The study compared outcomes of a quadruplet induction therapy of carfilzomib, lenalidomide, dexamethasone, and cyclophosphamide (KRdc) against a triplet approach.

Key highlights include improved progression-free and overall survival for patients receiving the quadruplet therapy, as revealed through nearly a decade of follow-up.

The video also emphasises the role of proteasome inhibitors and immunomodulatory drugs in enhancing treatment outcomes and discusses the addition of anti-CD38 antibodies as part of evolving standards of care.

This presentation underscores the value of long-term follow-up in academic trials to capture meaningful survival data and the ongoing evolution of multiple myeloma treatment strategies.

I presented data from the UK MRA Myeloma XI study. This was a very large study performed all around the UK and within the study we were able to compare a quadruplet combination as induction therapy for newly diagnosed myeloma patients compared to a triplet approach. So the quadruplet included the combination of carfilzomib, cyclophosphamide, lenalidomide and dexamethasone and we were able to compare outcomes for this quadruplet within the study to those for patients who had received the triplet of cyclophosphamide, lenalidomide and dexamethasone. So essentially with or without the carfilzomib included.

What was the study design?

This was a phase III trial for newly diagnosed myeloma patients who were considered fit to undergo autologous stem cell transplant. The study initially compared two different triplets, one comparing thalidomide and one lenalidomide, and then the study was adapted when the second generation proteasome inhibitor carfilzomib became available, to look at the combination of carfilzomib alongside the lenalidomide triplet. Patients were randomised, therefore, between those two approaches, between the quadruplet or one of the triplets as induction therapy.

What are the key results?

The results for progression free survival for this comparison have been previously presented and showed a significant improvement in progression free survival with the addition of carfilzomib to the triplet compared to those who didn’t receive the carfilzomib alongside the cyclophosphamide, lenalidomide and dexamethasone.
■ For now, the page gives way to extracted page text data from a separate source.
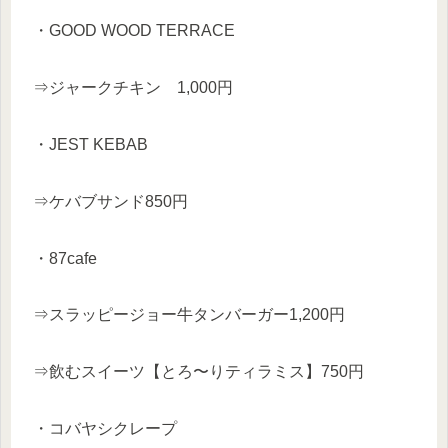
・GOOD WOOD TERRACE
⇒ジャークチキン 1,000円
・JEST KEBAB
⇒ケバブサンド850円
・87cafe
⇒スラッピージョー牛タンバーガー1,200円
⇒飲むスイーツ【とろ〜りティラミス】750円
・コバヤシクレープ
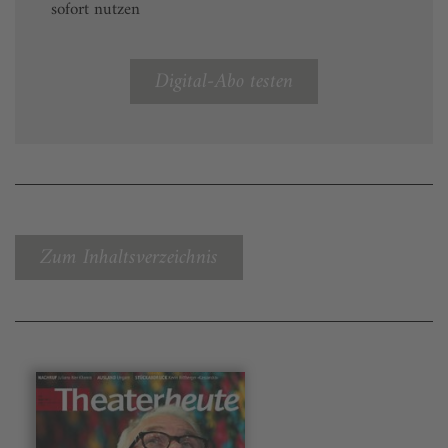
sofort nutzen
Digital-Abo testen
Zum Inhaltsverzeichnis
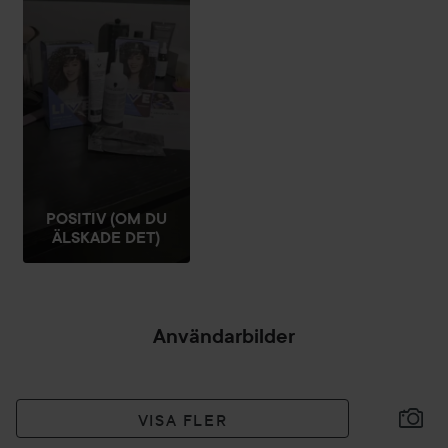
Produktfördelar:
Permanent blåsvart hårfärg
Extra färgförstärkande glansbehandling för långvarig lyster
8 veckor av intensiv, oemotståndlig färg
Med HaptIQ anti-damage-system
Perfekt täckning av grått hår
Glansig finish
90 Cosmic Blue
* Utan ingredienser med animaliskt ursprung
POSITIV (OM DU
** Läs mer på smarterinitiative.com
ÄLSKADE DET)
*** Jämfört med före användning av balsambehandling
Användarbilder
VISA FLER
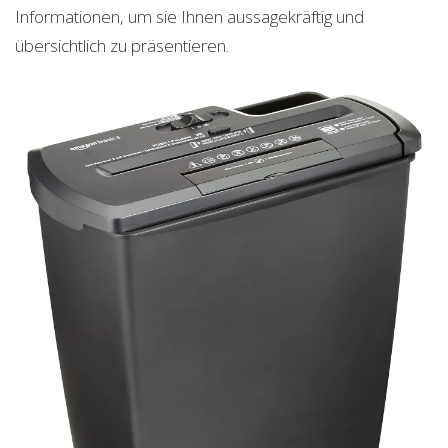
Informationen, um sie Ihnen aussagekräftig und
übersichtlich zu präsentieren.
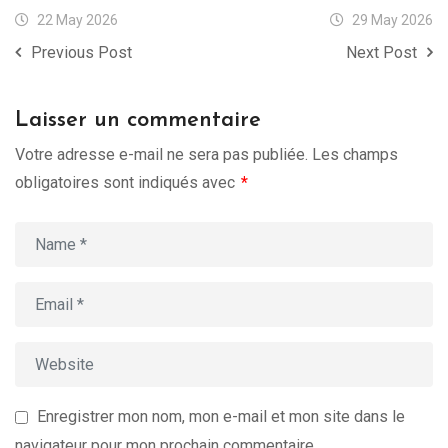
22 May 2026
29 May 2026
Previous Post
Next Post
Laisser un commentaire
Votre adresse e-mail ne sera pas publiée.
Les champs
obligatoires sont indiqués avec
*
Enregistrer mon nom, mon e-mail et mon site dans le
navigateur pour mon prochain commentaire.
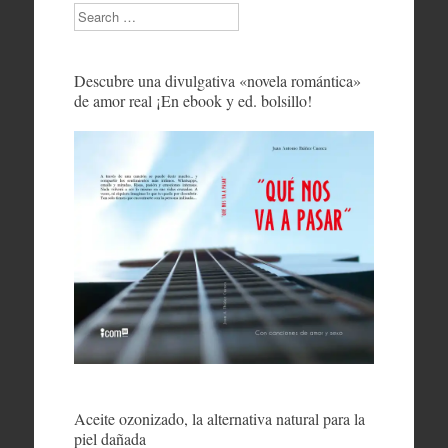
Search
Descubre una divulgativa «novela romántica»
de amor real ¡En ebook y ed. bolsillo!
Aceite ozonizado, la alternativa natural para la
piel dañada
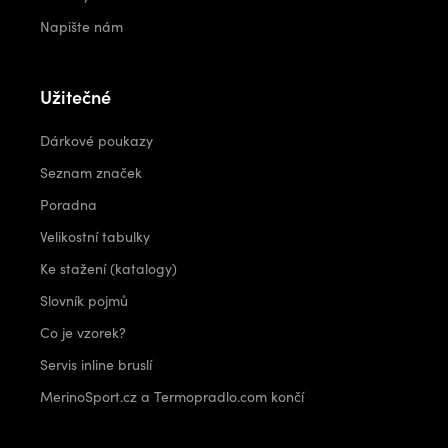
Napište nám
Užitečné
Dárkové poukazy
Seznam značek
Poradna
Velikostní tabulky
Ke stažení (katalogy)
Slovník pojmů
Co je vzorek?
Servis inline bruslí
MerinoSport.cz a Termopradlo.com končí
Kontakt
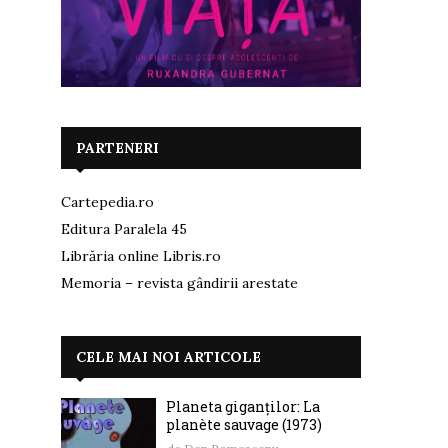
PARTENERI
Cartepedia.ro
Editura Paralela 45
Librăria online Libris.ro
Memoria – revista gândirii arestate
CELE MAI NOI ARTICOLE
Planeta giganților: La
planète sauvage (1973)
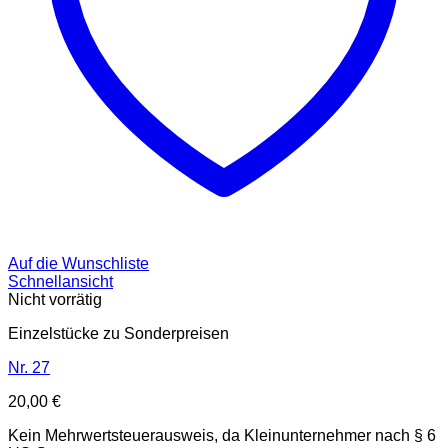
Auf die Wunschliste
Schnellansicht
Nicht vorrätig
Einzelstücke zu Sonderpreisen
Nr. 27
20,00
€
Kein Mehrwertsteuerausweis, da Kleinunternehmer nach § 6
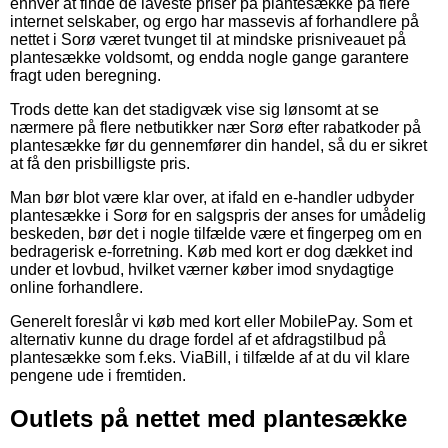
enhver at finde de laveste priser på plantesække på flere
internet selskaber, og ergo har massevis af forhandlere på
nettet i Sorø været tvunget til at mindske prisniveauet på
plantesække voldsomt, og endda nogle gange garantere
fragt uden beregning.
Trods dette kan det stadigvæk vise sig lønsomt at se
nærmere på flere netbutikker nær Sorø efter rabatkoder på
plantesække før du gennemfører din handel, så du er sikret
at få den prisbilligste pris.
Man bør blot være klar over, at ifald en e-handler udbyder
plantesække i Sorø for en salgspris der anses for umådelig
beskeden, bør det i nogle tilfælde være et fingerpeg om en
bedragerisk e-forretning. Køb med kort er dog dækket ind
under et lovbud, hvilket værner køber imod snydagtige
online forhandlere.
Generelt foreslår vi køb med kort eller MobilePay. Som et
alternativ kunne du drage fordel af et afdragstilbud på
plantesække som f.eks. ViaBill, i tilfælde af at du vil klare
pengene ude i fremtiden.
Outlets på nettet med plantesække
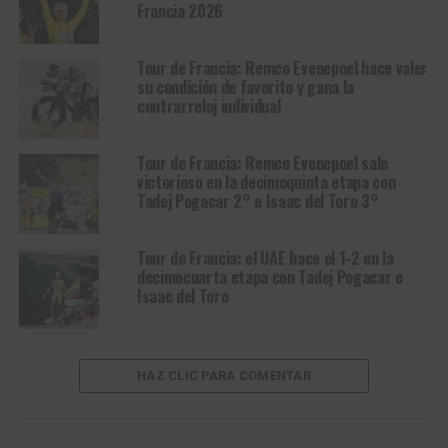
Francia 2026
Tour de Francia: Remco Evenepoel hace valer
su condición de favorito y gana la
contrarreloj individual
Tour de Francia: Remco Evenepoel sale
victorioso en la decimoquinta etapa con
Tadej Pogacar 2° e Isaac del Toro 3°
Tour de Francia: el UAE hace el 1-2 en la
decimocuarta etapa con Tadej Pogacar e
Isaac del Toro
HAZ CLIC PARA COMENTAR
What we presented at ASH this year was the overall survival data for the study for this comparison after we have done almost ten years of follow-up of the patients within the trial. What we found was a significant improvement for overall survival for those patients who received the quadruplet combination compared to the triplet.

What is the clinical significance of these results?

Our study really showed the importance of combining a proteasome inhibitor and immunomodulatory drug up front. We have seen that that approach was better than using a response adapted approach, so using only a proteasome inhibitor for those patients who had a less deep response to their initial IMiD induction triplet.

What’s important is that as we go forward we have now seen results from other studies that have shown the addition of an anti-CD38 antibody even into that mix, on top of the proteasome inhibitor and IMiD combination, seems to also show additional benefit and is now standard of care worldwide.

But, really importantly, what we showed is that really long-term follow-up of large academic trials enables us to read out overall survival data and it really is necessary to follow up these studies for a long time to get that kind of granularity of data and be able to show these incremental improvements in overall survival that we have seen as treatments for myeloma have evolved over time.